Desperately grasping for a familial connection she can’t find in her contrasting step-family, Zelda leaps at the news that her father apparently had a brother – one he never mentioned. This uncle, through the eyes of a woman who yearns for a blood link that offers the stability she has been denied all her life, becomes a Holy Grail. Beta, on the other hand, is instantly reluctant, feeling the pull of a future too close to taste. The manhunt rapidly becomes a catalyst for bonding and, with each unravelled clue, the duo sinks deeper into the forgotten comfort of sisterhood, slowly recognising that they are the only two people in this world capable of understanding the years of unprocessed trauma resulting from their family wounds.  

Our Father is earnest, albeit erratic, its first half often overcast by an eagerness to please that does little for the narrative.
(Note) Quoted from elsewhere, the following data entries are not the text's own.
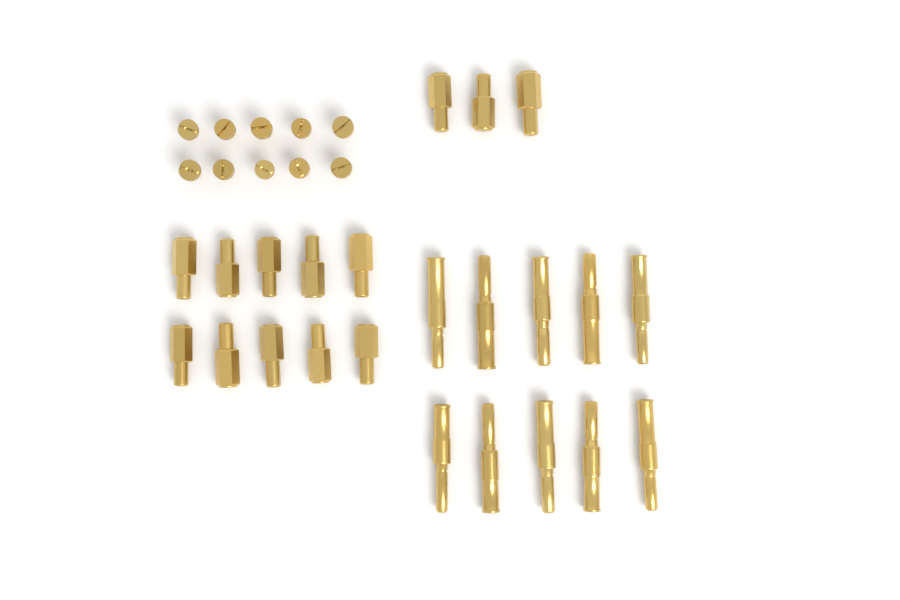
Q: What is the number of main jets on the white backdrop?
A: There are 13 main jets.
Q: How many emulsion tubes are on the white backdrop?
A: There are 10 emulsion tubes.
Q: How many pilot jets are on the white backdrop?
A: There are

The film is at its best when it allows comedy to take second place to vulnerability, with a particular scene by a piano at dawn just breathtakingly beautiful. If it had echoed this sentiment from its very start, it would have been something truly special.

RATING: 3/5


INFORMATION

CAST: Baize Busan, Allison Torem, Austin Pendleton

DIRECTOR: Bradley Grant Smith

WRITER: Bradley Grant Smith

SYNOPSIS: Two estranged sisters go in search of their uncle, a mysterious figure who may hold the key to their father’s suicide and their family’s unhappiness.